__PROBLEM DESCRIPTION__: What is needed here is an exact repetition of the records below, beginning at the line that has "M10,311L64,327" and stopping after the line that has "M688,820C664,817 556,815 584,767C588,760".

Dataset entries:
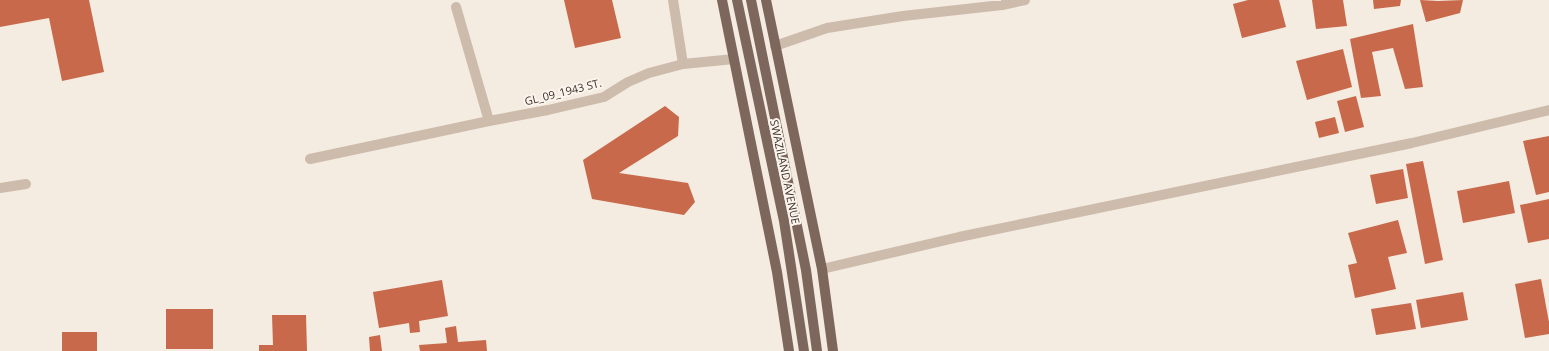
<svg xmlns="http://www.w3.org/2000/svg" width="1549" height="351" font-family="'Open Sans',sans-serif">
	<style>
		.building { fill: #c8694b }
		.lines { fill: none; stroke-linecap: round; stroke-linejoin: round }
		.minor { stroke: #cdbbac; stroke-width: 10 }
		.major { stroke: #7d675c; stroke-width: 10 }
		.labels { text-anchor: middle; stroke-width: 4; stroke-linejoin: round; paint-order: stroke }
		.street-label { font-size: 11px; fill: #3b302b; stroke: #fbf5ee }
	</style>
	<rect width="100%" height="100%" fill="#f4ebe1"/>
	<g class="building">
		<polygon points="0,0 89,0 104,72 62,81 49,18 0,27"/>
		<polygon points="564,0 612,0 621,38 575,48"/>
		<polygon points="1248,0 1279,0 1286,27 1242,38 1233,4"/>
		<polygon points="1312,0 1343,0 1347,26 1316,29"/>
		<polygon points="1373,0 1401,0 1400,6 1374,9"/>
		<polygon points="1420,0 1438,1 1463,0 1460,13 1426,22"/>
		<polygon points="1413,24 1423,87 1405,89 1393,48 1372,52 1381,96 1361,98 1350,39"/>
		<polygon points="1343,49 1352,87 1307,100 1296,61"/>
		<polygon points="1356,96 1364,127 1345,132 1337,101"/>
		<polygon points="665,106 679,117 678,136 619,173 688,183 695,202 684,215 592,199 583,160"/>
		<polygon points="1335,117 1339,133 1319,138 1315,122"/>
		<polygon points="1549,136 1549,192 1536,195 1523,141"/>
		<polygon points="1423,161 1443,260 1425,264 1406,164"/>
		<polygon points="1403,169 1408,198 1376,204 1370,175"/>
		<polygon points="1509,181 1515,213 1463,223 1457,191"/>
		<polygon points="1549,199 1549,239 1528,243 1520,205"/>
		<polygon points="1398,220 1407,253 1388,257 1396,289 1355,298 1348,265 1357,263 1348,233"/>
		<polygon points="1541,279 1549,322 1549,334 1525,338 1515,284"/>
		<polygon points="442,280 448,316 419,321 420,332 410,333 409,323 379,328 373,292"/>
		<polygon points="1463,292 1468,320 1421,328 1416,300"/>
		<polygon points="1411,303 1416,329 1376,335 1371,309"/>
		<rect x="166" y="309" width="47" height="40"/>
		<polygon points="272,315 306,315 307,351 259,351 259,345 273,345"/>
		<polygon points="456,326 458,342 486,340 487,351 420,351 419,345 447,343 445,328"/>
		<rect x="62" y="332" width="35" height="19"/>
		<polygon points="380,335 382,351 370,351 369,337"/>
	</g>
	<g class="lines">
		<g class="minor">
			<polyline points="673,0 683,64"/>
			<polyline points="456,7 489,121"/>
			<polyline points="775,46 827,28 903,16 1002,5 1025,0"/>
			<polyline points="310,159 489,121 548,110 604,97 628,82 649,73 683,64 734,59"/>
			<polyline points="0,188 26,184"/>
			<polyline points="822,269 959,237 1412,143 1549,110"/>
		</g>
		<g class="major">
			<polyline points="722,0 777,272 789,351"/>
			<polyline points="737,0 784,221 804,351"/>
			<polyline points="751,0 806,270 817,351"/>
			<polyline points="766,0 822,269 833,351"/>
		</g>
	</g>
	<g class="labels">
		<g class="street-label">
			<text transform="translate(563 92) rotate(-14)" y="4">GL_09_1943 ST.</text>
			<text transform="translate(785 172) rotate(78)" y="4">SWAZILAND AVENUE</text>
		</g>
	</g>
</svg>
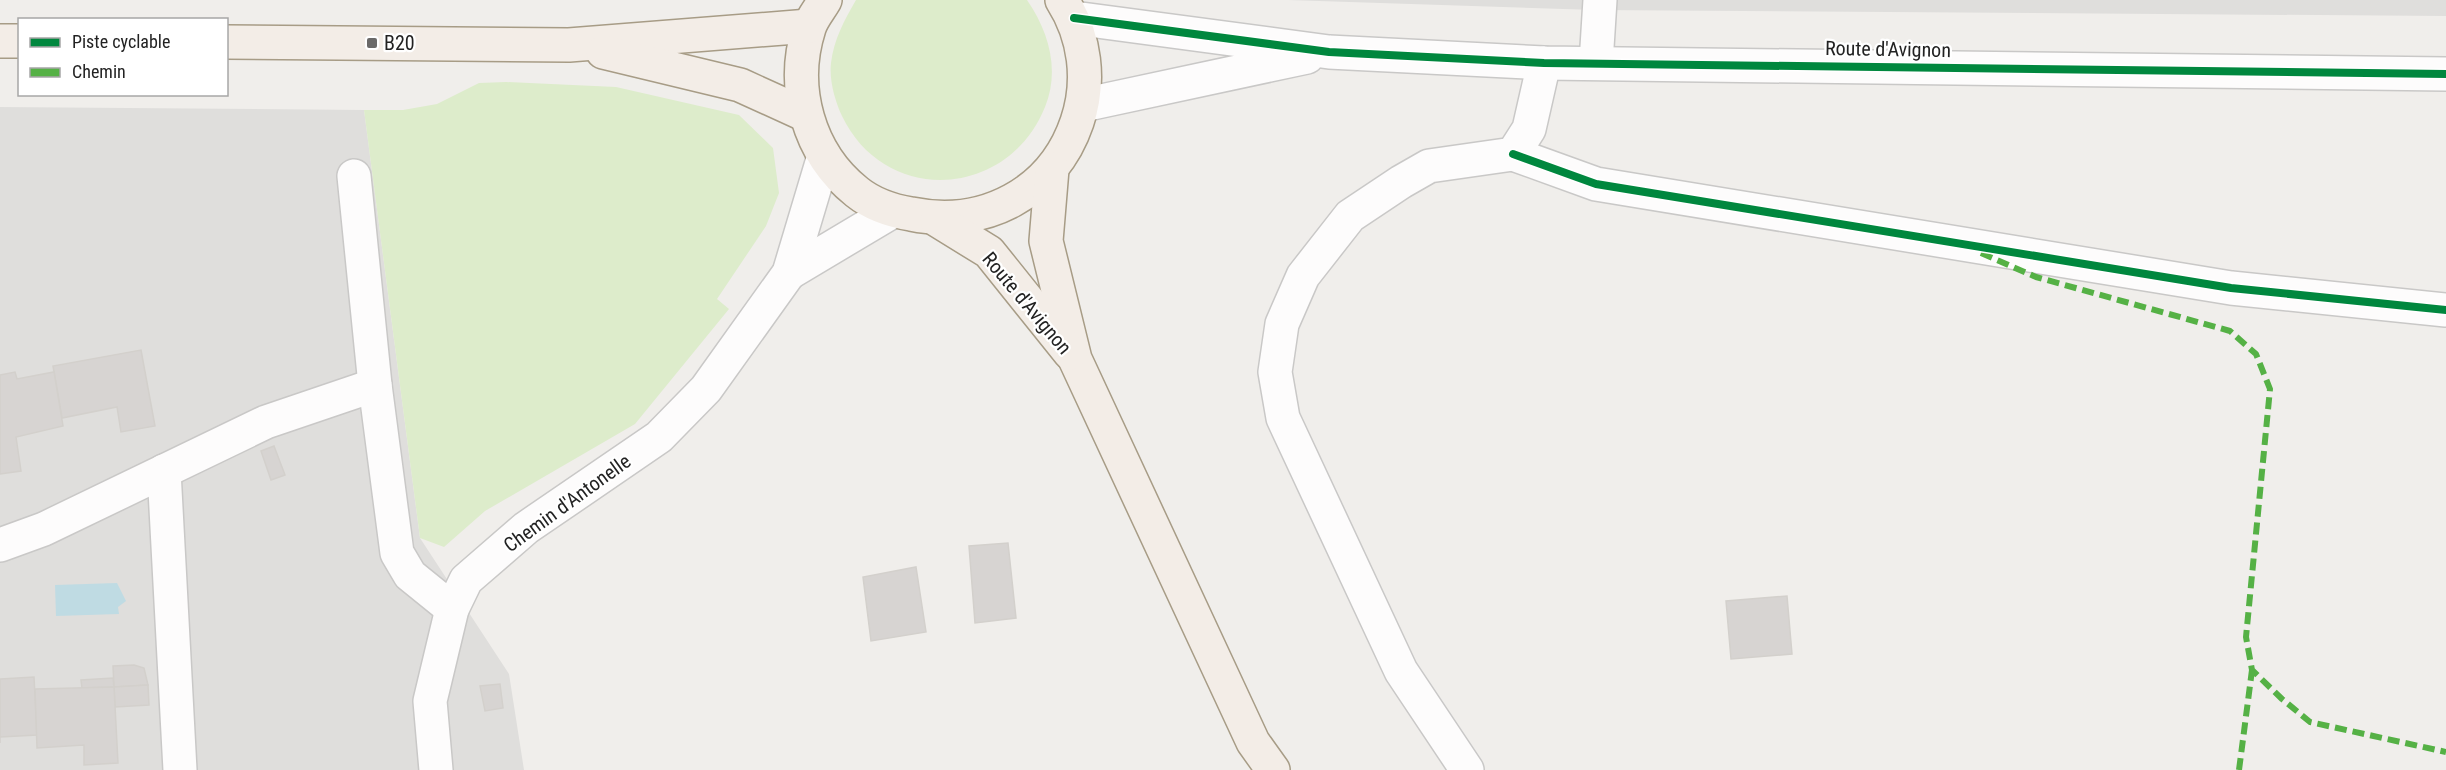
<svg xmlns="http://www.w3.org/2000/svg" width="2446" height="770" viewBox="0 0 2446 770" font-family="'Roboto Condensed',sans-serif">
<rect width="100%" height="100%" fill="#f0eeeb"/>
<g fill="#dfdedc">
<path d="M 1288,0 L 2446,0 L 2446,16 L 1595,10 Z"/>
<path d="M 0,107 L 364,110 L 420,538 L 509,674 L 524,770 L 0,770 Z"/>
</g>
<g fill="#ddeccb">
<path d="M 856,0 L 1027,0 C 1049,32 1060,70 1045,107 C 1008,199 885,206 842,116 C 835,101 829,80 831,63 C 834,39 844,21 856,0 Z"/>
<path d="M 506,82 L 616,87 L 739,115 L 773,148 L 779,193 L 766,226 L 717,299 L 729,309 L 635,424 L 485,511 L 444,547 L 420,538 L 364,110 L 403,110 L 437,104 L 479,83 Z"/>
</g>
<path fill="#bfdbe3" d="M 117,583 L 126,601 L 118,607 L 119,614 L 56,616 L 55,585 Z"/>
<g fill="#d7d4d2" stroke="#d3d0cc" stroke-width="1.5">
<path d="M 141,350 L 155,426 L 121,432 L 117,407 L 62,418 L 53,366 Z"/>
<path d="M 15,372 L 17,379 L 54,372 L 63,426 L 16,437 L 21,471 L 0,474 L 0,375 Z"/>
<path d="M 274,446 L 285,475 L 271,480 L 261,451 Z"/>
<path d="M 1008,543 L 1016,618 L 975,623 L 969,546 Z"/>
<path d="M 916,567 L 926,632 L 871,641 L 863,577 Z"/>
<path d="M 1787,596 L 1792,654 L 1731,659 L 1726,601 Z"/>
<path d="M 134,665 L 144,668 L 148,685 L 114,687 L 113,666 Z"/>
<path d="M 34,677 L 37,735 L 0,737 L 0,743 L 0,679 Z"/>
<path d="M 113,678 L 114,687 L 82,688 L 81,680 Z"/>
<path d="M 500,684 L 503,708 L 485,711 L 480,686 Z"/>
<path d="M 148,685 L 149,705 L 115,707 L 114,687 Z"/>
<path d="M 114,687 L 118,763 L 84,765 L 84,745 L 37,748 L 35,689 Z"/>
</g>
<g fill="none" stroke-linecap="round" stroke-linejoin="round">
<defs>
<g id="minor">
<path d="M 1074,18 L 1329,52 L 1544,63 L 2446,74"/>
<path d="M 1596,63 L 1600,0"/>
<path d="M 1083,105 L 1307,57"/>
<path d="M 1513,154 L 1596,184 L 2231,288 L 2446,310"/>
<path d="M 354,176 L 375,385 L 397,553 L 410,575 L 452,609"/>
<path d="M 789,273 L 893,211"/>
<path d="M 164,471 L 180,770"/>
<path d="M 0,545 L 44,529 L 266,422 L 375,385"/>
<path d="M 436,770 L 430,701 L 452,609 L 466,580 L 526,528 L 659,437 L 706,389 L 789,273 L 824,156"/>
<path d="M 1467,770 L 1401,671 L 1283,418 L 1275,372 L 1282,324 L 1303,276 L 1350,216 L 1401,182 L 1429,166 L 1513,154 L 1529,129 L 1544,63"/>
</g>
<g id="major">
<path d="M 825,0 C 820,9 812,18 809,28 C 790,87 808,153 857,192 C 872,204 893,211 911,214 C 984,229 1053,193 1077,122 C 1091,81 1085,36 1062,0"/>
<path d="M 0,41 L 20,41"/>
<path d="M 226,42 L 569,45 L 809,26"/>
<path d="M 603,52 L 740,85 L 806,115"/>
<path d="M 1052,169 L 1046,241 L 1075,359 L 1253,742 L 1273,770"/>
<path d="M 937,220 L 989,252 L 1070,353"/>
</g>
</defs>
<use href="#minor" stroke="#c9c8c7" stroke-width="36"/>
<use href="#major" stroke="#a79c86" stroke-width="36"/>
<use href="#minor" stroke="#fdfcfc" stroke-width="33"/>
<use href="#major" stroke="#f3ede7" stroke-width="33"/>
<g stroke="#55b145" stroke-width="6" stroke-dasharray="12 6" stroke-linecap="butt">
<path d="M 1981,253 L 2036,277 L 2230,331 L 2256,354 L 2270,389 L 2246,637 L 2252,670 L 2282,699 L 2310,722 L 2446,752"/>
<path d="M 2239,770 L 2252,670"/>
</g>
<defs>
<g id="cycleway">
<path d="M 1074,18 L 1329,52 L 1544,63 L 2446,74"/>
<path d="M 1513,154 L 1596,184 L 2231,288 L 2446,310"/>
</g>
</defs>
<use href="#cycleway" stroke="#fff" stroke-width="11"/>
<use href="#cycleway" stroke="#00873e" stroke-width="8"/>
</g>
<rect fill="#6a6968" stroke="#fff" stroke-width="2" x="366" y="37" width="12" height="12" rx="3"/>
<g text-anchor="middle" dominant-baseline="central" stroke-width="4.5" stroke-linejoin="round" paint-order="stroke">
<g font-size="20" fill="#222" stroke="#fff" text-anchor="start">
<text x="384" y="43">B20</text>
</g>
<g font-size="20" fill="#222" stroke="#fff">
<text transform="translate(1888 49) rotate(1)">Route d'Avignon</text>
<text transform="translate(1027 303) rotate(50)">Route d'Avignon</text>
<text transform="translate(567 503) rotate(-36)">Chemin d'Antonelle</text>
</g>
</g>
<rect x="18" y="18" width="210" height="78" fill="#ffffff" stroke="#a7a7a7" stroke-width="1.5"/>
<rect x="30" y="38" width="30" height="9" fill="#00873e" stroke="#a7a7a7" stroke-width="1.5"/>
<text x="72" y="48" font-size="18" fill="#222222">Piste cyclable</text>
<rect x="30" y="68" width="30" height="9" fill="#55b145" stroke="#a7a7a7" stroke-width="1.5"/>
<text x="72" y="78" font-size="18" fill="#222222">Chemin</text>
</svg>
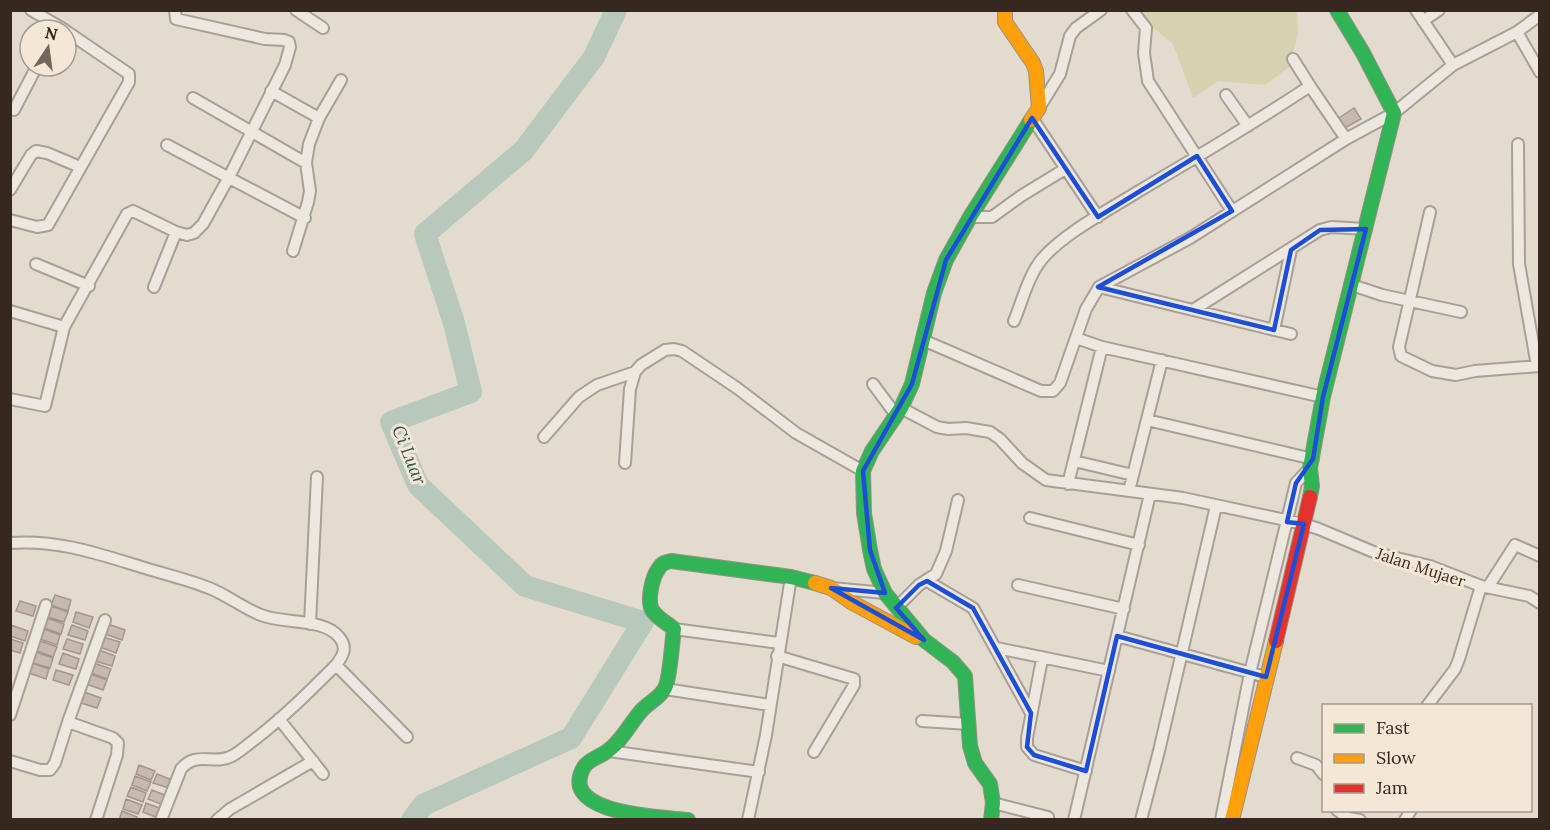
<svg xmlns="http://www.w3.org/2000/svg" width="1550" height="830" viewBox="0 0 1550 830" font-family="Lora,serif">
<rect width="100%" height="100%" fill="#e3dbce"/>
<path fill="#d5d2b1" d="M1140,11H1297L1298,35L1289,67L1265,85L1218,81L1193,98L1173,44L1147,23Z"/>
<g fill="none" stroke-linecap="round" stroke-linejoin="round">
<path stroke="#b9c8bd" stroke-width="22" d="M412,820L423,805L571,738L643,622L525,586L418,485L391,422L471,392L454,323L425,234L524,150L594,57L616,10"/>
</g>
<path fill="#c7b9af" stroke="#a3978d" stroke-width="1.5" d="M1354,108L1361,119L1345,128L1339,118Z
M55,595L71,600L68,611L51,605Z
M20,601L36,606L33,616L16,611Z
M51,606L68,612L64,622L48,617Z
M76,612L93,617L89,628L73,622Z
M47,618L64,624L61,634L44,628Z
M108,624L125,630L122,640L105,634Z
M11,625L28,631L25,641L10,636Z
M72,625L88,631L85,640L68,635Z
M44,629L60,635L57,645L40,639Z
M103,637L120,642L116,653L100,647Z
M10,639L23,643L20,653L10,650Z
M67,639L83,644L80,654L63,649Z
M40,641L57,647L53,657L37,651Z
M99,650L115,656L112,666L95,661Z
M36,652L53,658L50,668L33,663Z
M63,653L79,659L76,669L59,664Z
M32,663L49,669L46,679L29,673Z
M94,663L111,669L107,679L91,673Z
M56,670L73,675L69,685L53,680Z
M90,674L107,680L103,690L86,684Z
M84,692L101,698L97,708L81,703Z
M139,765L155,771L151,780L136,774Z
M157,774L172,780L169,788L153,783Z
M135,776L151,782L147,791L132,785Z
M131,787L146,793L143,802L127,796Z
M152,790L167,796L164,805L148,799Z
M126,799L142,805L138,814L123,809Z
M146,803L162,809L158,818L143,812Z
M122,811L137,817L136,820H119Z"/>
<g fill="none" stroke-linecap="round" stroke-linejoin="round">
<defs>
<path id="street" d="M31,10L65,30
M296,10L323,28
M1132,10L1146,28L1144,53L1148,81L1232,211
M1416,10L1453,65
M1423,21L1439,10
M1517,32L1540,15
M1293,59L1310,86
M271,91L319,118
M1226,95L1248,126
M193,98L306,163
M1039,108L1060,74L1070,36L1076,28L1101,10
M14,110L37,66
M1032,118L1098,217
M1518,144L1519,264L1537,366
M167,145L305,218
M10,190L31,155L36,151L47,153L80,167
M1430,212L1399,347L1401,356L1432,371L1456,375L1475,371L1540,366
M970,217H992L1021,196L1065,169
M10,220L37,227L48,225L129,82V74L66,31
M293,251L308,202L310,191L306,163L309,144L319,118L341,80
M36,264L89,286
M1352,285L1382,295L1461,312
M154,287L176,232
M1099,287L1291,334
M1193,310L1320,230L1331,227L1366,229
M10,311L64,327
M1014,321C1022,302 1028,276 1042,259C1064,233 1109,210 1139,191C1197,157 1254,123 1310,86L1346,139
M1274,330L1291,250
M1076,338L1102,347L1323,397
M923,340L1041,391H1053L1060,383L1086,309L1099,287L1190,238L1346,139L1394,113L1453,65L1517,32L1540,72
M873,384L896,415
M10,399L45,406L64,327L127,214L133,211L176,232L187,235L194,233L203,224L229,177L285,65L290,47L289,42L284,40L265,39L176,19L175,10
M901,408L937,427L948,429L966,428L990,432L1000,439L1022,463L1046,480L1183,498L1304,524L1319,529L1376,553L1430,566L1481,586L1529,596L1540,603
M1147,420L1313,459
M544,437L579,397L597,385L635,372
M1074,461L1133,475
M625,463L630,389L635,372L641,365L665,350L674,349L682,351L737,388L796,433L863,471
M1068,484L1102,347
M1129,491L1162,360
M1030,518L1139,545
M10,543C59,539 102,555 148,569C168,575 189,580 209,588C227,595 243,608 261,615C283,624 324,618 339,637C348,647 343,656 336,665C310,691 284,717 254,740C247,745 240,752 232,756C213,766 197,750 181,769L161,820
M927,581L973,608L1031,713
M1018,585L1124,609
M1488,587L1515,545L1540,556
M832,588L885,593
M896,608L919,585L936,574L946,551L958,500
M310,624L317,477
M674,629L779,643
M1117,636L1266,677
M997,648L1109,671
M777,656L854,679V685L814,752
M1042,659L1027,738V747L1034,755L1086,771
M336,665L407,737
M665,689L770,705
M1427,706L1455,669L1459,659L1481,586
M10,715L46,605
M279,719L323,774
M922,721L969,724
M68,722L105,620
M609,751L759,772
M1297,758L1316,765L1324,775
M10,761L40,770H50L55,763L68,722L113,738L118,743L117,755L96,820
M993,803L1048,817
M1337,810L1348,818L1360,820
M217,820L230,809L313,761
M748,820L766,735L791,577
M1074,820L1150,494
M1141,820L1159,751L1216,506
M1221,820L1250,673L1296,483L1310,468
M1405,820L1411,810"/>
<path id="fast" d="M1310,497L1312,486L1310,468L1323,397L1394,113L1363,53L1337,10
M688,820C664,817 556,815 584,767C588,760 599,757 606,752C621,743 630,723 642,710C648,703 661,697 665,688C670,679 672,642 674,629C667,623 657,618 652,610C647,600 652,577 659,568C662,563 666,562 671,561L791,577L815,583
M991,820L993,803L990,784L975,763L970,746L965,676L953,662L924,640L885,593L874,569L870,550L864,513L863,471L872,451L901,408L912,384L934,293L946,260L970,217L1031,120"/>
<path id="slow" d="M1005,10V22L1033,63L1036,71L1039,108L1031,120
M815,583L831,588L851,602L916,637
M1232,820L1276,641"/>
<path id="jam" d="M1276,641L1310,497"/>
</defs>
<use href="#street" stroke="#a8a097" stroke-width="14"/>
<use href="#fast" stroke="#989086" stroke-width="16"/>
<use href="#slow" stroke="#989086" stroke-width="16"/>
<use href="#jam" stroke="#989086" stroke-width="16"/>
<use href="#street" stroke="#ece7df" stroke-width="10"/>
<use href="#fast" stroke="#30b455" stroke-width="14"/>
<use href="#slow" stroke="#ff9f0a" stroke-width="14"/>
<use href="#jam" stroke="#e5322d" stroke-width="14"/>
</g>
<path fill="none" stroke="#1d4ed8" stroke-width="4.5" stroke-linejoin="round" d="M1032,118L1098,217L1197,156L1232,211L1098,287L1274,330L1291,250L1320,230L1366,229L1323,397L1313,459L1296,483L1287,522L1304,524L1266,677L1117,636L1086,771L1034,755L1027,747L1031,713L973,608L927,581L919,585L896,608L924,640L831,588L885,593L870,550L863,471L912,384L946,260Z"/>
<g text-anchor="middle" stroke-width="6" stroke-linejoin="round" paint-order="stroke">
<g font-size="16" fill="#37281f" stroke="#f4e7d5">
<text transform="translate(1421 567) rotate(18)" y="6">Jalan Mujaer</text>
</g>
<g font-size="18" font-style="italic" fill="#2f5650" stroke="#f4e7d5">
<text transform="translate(409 455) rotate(68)" y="6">Ci Luar</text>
</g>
</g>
<rect width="1550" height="830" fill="none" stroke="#37281f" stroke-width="24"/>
<rect x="1322" y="704" width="210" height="108" fill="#f4e7d5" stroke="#a89b8c" stroke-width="1.5"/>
<rect x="1334" y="724" width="30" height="9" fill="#30b455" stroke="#a89b8c" stroke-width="1.5"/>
<text x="1376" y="734" font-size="18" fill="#37281f">Fast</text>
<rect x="1334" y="754" width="30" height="9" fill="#ff9f0a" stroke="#a89b8c" stroke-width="1.5"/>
<text x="1376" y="764" font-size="18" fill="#37281f">Slow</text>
<rect x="1334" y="784" width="30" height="9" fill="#e5322d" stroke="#a89b8c" stroke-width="1.5"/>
<text x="1376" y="794" font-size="18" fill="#37281f">Jam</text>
<g transform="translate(48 48) rotate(13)"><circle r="28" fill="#f4e7d5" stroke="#a89b8c" stroke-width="1.5"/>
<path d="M0-4.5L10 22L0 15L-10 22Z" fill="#73675c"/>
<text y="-9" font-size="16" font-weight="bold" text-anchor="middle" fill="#37281f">N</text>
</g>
</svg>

__THE COMPLETED TASK__:
M10,311L64,327
M1014,321C1022,302 1028,276 1042,259C1064,233 1109,210 1139,191C1197,157 1254,123 1310,86L1346,139
M1274,330L1291,250
M1076,338L1102,347L1323,397
M923,340L1041,391H1053L1060,383L1086,309L1099,287L1190,238L1346,139L1394,113L1453,65L1517,32L1540,72
M873,384L896,415
M10,399L45,406L64,327L127,214L133,211L176,232L187,235L194,233L203,224L229,177L285,65L290,47L289,42L284,40L265,39L176,19L175,10
M901,408L937,427L948,429L966,428L990,432L1000,439L1022,463L1046,480L1183,498L1304,524L1319,529L1376,553L1430,566L1481,586L1529,596L1540,603
M1147,420L1313,459
M544,437L579,397L597,385L635,372
M1074,461L1133,475
M625,463L630,389L635,372L641,365L665,350L674,349L682,351L737,388L796,433L863,471
M1068,484L1102,347
M1129,491L1162,360
M1030,518L1139,545
M10,543C59,539 102,555 148,569C168,575 189,580 209,588C227,595 243,608 261,615C283,624 324,618 339,637C348,647 343,656 336,665C310,691 284,717 254,740C247,745 240,752 232,756C213,766 197,750 181,769L161,820
M927,581L973,608L1031,713
M1018,585L1124,609
M1488,587L1515,545L1540,556
M832,588L885,593
M896,608L919,585L936,574L946,551L958,500
M310,624L317,477
M674,629L779,643
M1117,636L1266,677
M997,648L1109,671
M777,656L854,679V685L814,752
M1042,659L1027,738V747L1034,755L1086,771
M336,665L407,737
M665,689L770,705
M1427,706L1455,669L1459,659L1481,586
M10,715L46,605
M279,719L323,774
M922,721L969,724
M68,722L105,620
M609,751L759,772
M1297,758L1316,765L1324,775
M10,761L40,770H50L55,763L68,722L113,738L118,743L117,755L96,820
M993,803L1048,817
M1337,810L1348,818L1360,820
M217,820L230,809L313,761
M748,820L766,735L791,577
M1074,820L1150,494
M1141,820L1159,751L1216,506
M1221,820L1250,673L1296,483L1310,468
M1405,820L1411,810"/>
<path id="fast" d="M1310,497L1312,486L1310,468L1323,397L1394,113L1363,53L1337,10
M688,820C664,817 556,815 584,767C588,760 599,757 606,752C621,743 630,723 642,710C648,703 661,697 665,688C670,679 672,642 674,629C667,623 657,618 652,610C647,600 652,577 659,568C662,563 666,562 671,561L791,577L815,583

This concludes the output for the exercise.